In einem Schreiben vom 07.02.2012 bescheinigte die Schulleiterin zusätzlich, S sei im Anschluss an das Auslandsjahr im August 2009 wieder in der 11. Klasse eingestiegen und hätte bei einem entsprechenden Notenbild auch im 12. Jahrgang einsteigen können.

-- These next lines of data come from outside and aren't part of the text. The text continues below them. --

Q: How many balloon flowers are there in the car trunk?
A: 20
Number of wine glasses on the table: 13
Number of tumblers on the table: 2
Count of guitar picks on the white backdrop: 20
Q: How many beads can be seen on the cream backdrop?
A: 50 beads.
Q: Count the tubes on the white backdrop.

Auf Nachfrage des Finanzgerichts erklärte sie ferner, S habe am X-College nicht alle Kurse belegt, die in der Fächerbreite den Bewertungsvorschlägen der Zentralstelle für ausländisches Bildungswesen (BV) entsprächen. Eine Überprüfung durch die Schule zwecks lückenloser Fortsetzung der inländischen Schullaufbahn habe im Übrigen nicht stattgefunden, da die Verweildauer in der Oberstufe nicht um das Auslandsjahr von S habe verkürzt werden sollen.
Die Klage hatte keinen Erfolg, da die Kläger nach Auffassung des Finanzgerichts den erforderlichen Nachweis durch eine der in § 10 Abs. 1 Nr. 9 S. 2 EStG genannten Institutionen nicht erbracht hatten.

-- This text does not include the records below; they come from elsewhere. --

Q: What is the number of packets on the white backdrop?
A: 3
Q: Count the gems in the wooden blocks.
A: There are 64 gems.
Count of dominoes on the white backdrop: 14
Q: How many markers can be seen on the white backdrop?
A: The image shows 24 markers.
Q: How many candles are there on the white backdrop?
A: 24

Die hiergegen gerichtete Revision hatte nun beim Bundesfinanzhof zunächst einmal Erfolg: Sie führte nämlich zur Aufhebung des angefochtenen Urteils und zur Zurückverweisung der Sache zur anderweitigen Verhandlung und Entscheidung an das Finanzgericht. Dieses hat nun darüber zu entscheiden, ob es den Rechtsstreit gemäß § 74 FGO bis zu einer förmlichen Entscheidung der nach Landesrecht zuständigen Stelle darüber aussetzt, ob der Besuch des X-College durch S zu einem einem inländischen Abschluss an einer öffentlichen Schule als gleichwertig anzuerkennenden Schul- oder Jahrgangsabschluss geführt hat.
Eine abschliessende Enrtscheidung konnte der Bundesfinanzhof nicht treffen, da der Abzug von Schulgeldzahlungen als Sonderausgaben – neben weiteren hier nicht streitigen Erfordernissen – nach § 10 Abs. 1 Nr. 9 S. 2 EStG voraussetzt, dass die Schule in einem Mitgliedstaat der Europäischen Union oder in einem Staat belegen ist, auf den das Abkommen über den Europäischen Wirtschaftsraum Anwendung findet und dass sie zu einem von dem zuständigen inländischen Ministerium eines Landes, von der Kultusministerkonferenz der Länder oder von einer inländischen Zeugnisanerkennungsstelle anerkannten oder einem inländischen Abschluss an einer öffentlichen Schule als gleichwertig anerkannten allgemein bildenden oder berufsbildenden Schul-, Jahrgangs- oder Berufsabschluss führt. Dem ist der Besuch einer Einrichtung, die auf einen solchen Schul-, Jahrgangs- oder Berufsabschluss ordnungsgemäß vorbereitet, gleichgestellt (§ 10 Abs. 1 Nr. 9 Satz 3 EStG).
Dementsprechend ist zu differenzieren zum einen nach der Stelle, die die Anerkennung ausspricht, zum anderen nach der Form der Anerkennung.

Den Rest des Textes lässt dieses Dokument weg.